— Problem statement —
All of the data should be restated exactly as it stands.

— Data supplied —

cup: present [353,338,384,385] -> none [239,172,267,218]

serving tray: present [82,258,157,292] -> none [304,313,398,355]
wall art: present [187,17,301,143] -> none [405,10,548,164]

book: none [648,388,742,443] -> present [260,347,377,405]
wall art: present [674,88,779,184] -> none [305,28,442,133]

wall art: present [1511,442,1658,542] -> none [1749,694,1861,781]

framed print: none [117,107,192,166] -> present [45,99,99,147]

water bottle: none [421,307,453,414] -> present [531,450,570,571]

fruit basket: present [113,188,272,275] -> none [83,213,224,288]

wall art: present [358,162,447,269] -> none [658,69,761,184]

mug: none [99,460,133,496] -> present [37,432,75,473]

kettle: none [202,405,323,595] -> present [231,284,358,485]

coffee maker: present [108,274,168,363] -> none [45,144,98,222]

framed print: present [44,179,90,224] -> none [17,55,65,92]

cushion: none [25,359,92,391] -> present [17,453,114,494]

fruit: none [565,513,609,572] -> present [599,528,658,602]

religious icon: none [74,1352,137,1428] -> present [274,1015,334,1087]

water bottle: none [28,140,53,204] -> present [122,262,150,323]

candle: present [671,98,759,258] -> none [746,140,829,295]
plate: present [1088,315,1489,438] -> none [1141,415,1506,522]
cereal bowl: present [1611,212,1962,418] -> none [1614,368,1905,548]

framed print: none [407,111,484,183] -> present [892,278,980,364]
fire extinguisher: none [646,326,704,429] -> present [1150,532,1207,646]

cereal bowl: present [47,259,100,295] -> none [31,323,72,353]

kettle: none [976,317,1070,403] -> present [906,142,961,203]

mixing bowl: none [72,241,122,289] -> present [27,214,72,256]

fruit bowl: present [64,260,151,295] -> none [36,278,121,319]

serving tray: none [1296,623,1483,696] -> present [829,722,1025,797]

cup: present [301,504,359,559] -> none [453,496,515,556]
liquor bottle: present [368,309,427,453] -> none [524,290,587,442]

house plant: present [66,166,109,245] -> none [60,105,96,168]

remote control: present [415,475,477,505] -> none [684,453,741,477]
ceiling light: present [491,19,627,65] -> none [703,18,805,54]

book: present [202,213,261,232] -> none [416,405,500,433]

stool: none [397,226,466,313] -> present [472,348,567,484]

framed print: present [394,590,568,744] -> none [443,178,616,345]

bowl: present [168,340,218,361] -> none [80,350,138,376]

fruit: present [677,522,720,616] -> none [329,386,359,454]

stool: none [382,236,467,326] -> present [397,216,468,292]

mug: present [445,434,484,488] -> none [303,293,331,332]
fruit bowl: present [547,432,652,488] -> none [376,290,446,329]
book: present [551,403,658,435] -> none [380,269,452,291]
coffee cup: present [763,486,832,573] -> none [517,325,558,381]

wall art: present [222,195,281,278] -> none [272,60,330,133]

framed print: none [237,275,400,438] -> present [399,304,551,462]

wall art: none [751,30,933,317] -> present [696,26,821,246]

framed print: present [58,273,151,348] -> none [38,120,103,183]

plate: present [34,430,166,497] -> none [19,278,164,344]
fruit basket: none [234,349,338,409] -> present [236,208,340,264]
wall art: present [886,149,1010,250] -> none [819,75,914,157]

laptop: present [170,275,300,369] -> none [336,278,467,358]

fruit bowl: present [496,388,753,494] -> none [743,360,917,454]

— Result for this exercise —
cup: present [353,338,384,385] -> none [239,172,267,218]

serving tray: present [82,258,157,292] -> none [304,313,398,355]
wall art: present [187,17,301,143] -> none [405,10,548,164]

book: none [648,388,742,443] -> present [260,347,377,405]
wall art: present [674,88,779,184] -> none [305,28,442,133]

wall art: present [1511,442,1658,542] -> none [1749,694,1861,781]

framed print: none [117,107,192,166] -> present [45,99,99,147]

water bottle: none [421,307,453,414] -> present [531,450,570,571]

fruit basket: present [113,188,272,275] -> none [83,213,224,288]

wall art: present [358,162,447,269] -> none [658,69,761,184]

mug: none [99,460,133,496] -> present [37,432,75,473]

kettle: none [202,405,323,595] -> present [231,284,358,485]

coffee maker: present [108,274,168,363] -> none [45,144,98,222]

framed print: present [44,179,90,224] -> none [17,55,65,92]

cushion: none [25,359,92,391] -> present [17,453,114,494]

fruit: none [565,513,609,572] -> present [599,528,658,602]

religious icon: none [74,1352,137,1428] -> present [274,1015,334,1087]

water bottle: none [28,140,53,204] -> present [122,262,150,323]

candle: present [671,98,759,258] -> none [746,140,829,295]
plate: present [1088,315,1489,438] -> none [1141,415,1506,522]
cereal bowl: present [1611,212,1962,418] -> none [1614,368,1905,548]

framed print: none [407,111,484,183] -> present [892,278,980,364]
fire extinguisher: none [646,326,704,429] -> present [1150,532,1207,646]

cereal bowl: present [47,259,100,295] -> none [31,323,72,353]

kettle: none [976,317,1070,403] -> present [906,142,961,203]

mixing bowl: none [72,241,122,289] -> present [27,214,72,256]

fruit bowl: present [64,260,151,295] -> none [36,278,121,319]

serving tray: none [1296,623,1483,696] -> present [829,722,1025,797]

cup: present [301,504,359,559] -> none [453,496,515,556]
liquor bottle: present [368,309,427,453] -> none [524,290,587,442]

house plant: present [66,166,109,245] -> none [60,105,96,168]

remote control: present [415,475,477,505] -> none [684,453,741,477]
ceiling light: present [491,19,627,65] -> none [703,18,805,54]

book: present [202,213,261,232] -> none [416,405,500,433]

stool: none [397,226,466,313] -> present [472,348,567,484]

framed print: present [394,590,568,744] -> none [443,178,616,345]

bowl: present [168,340,218,361] -> none [80,350,138,376]

fruit: present [677,522,720,616] -> none [329,386,359,454]

stool: none [382,236,467,326] -> present [397,216,468,292]

mug: present [445,434,484,488] -> none [303,293,331,332]
fruit bowl: present [547,432,652,488] -> none [376,290,446,329]
book: present [551,403,658,435] -> none [380,269,452,291]
coffee cup: present [763,486,832,573] -> none [517,325,558,381]

wall art: present [222,195,281,278] -> none [272,60,330,133]

framed print: none [237,275,400,438] -> present [399,304,551,462]

wall art: none [751,30,933,317] -> present [696,26,821,246]

framed print: present [58,273,151,348] -> none [38,120,103,183]

plate: present [34,430,166,497] -> none [19,278,164,344]
fruit basket: none [234,349,338,409] -> present [236,208,340,264]
wall art: present [886,149,1010,250] -> none [819,75,914,157]

laptop: present [170,275,300,369] -> none [336,278,467,358]

fruit bowl: present [496,388,753,494] -> none [743,360,917,454]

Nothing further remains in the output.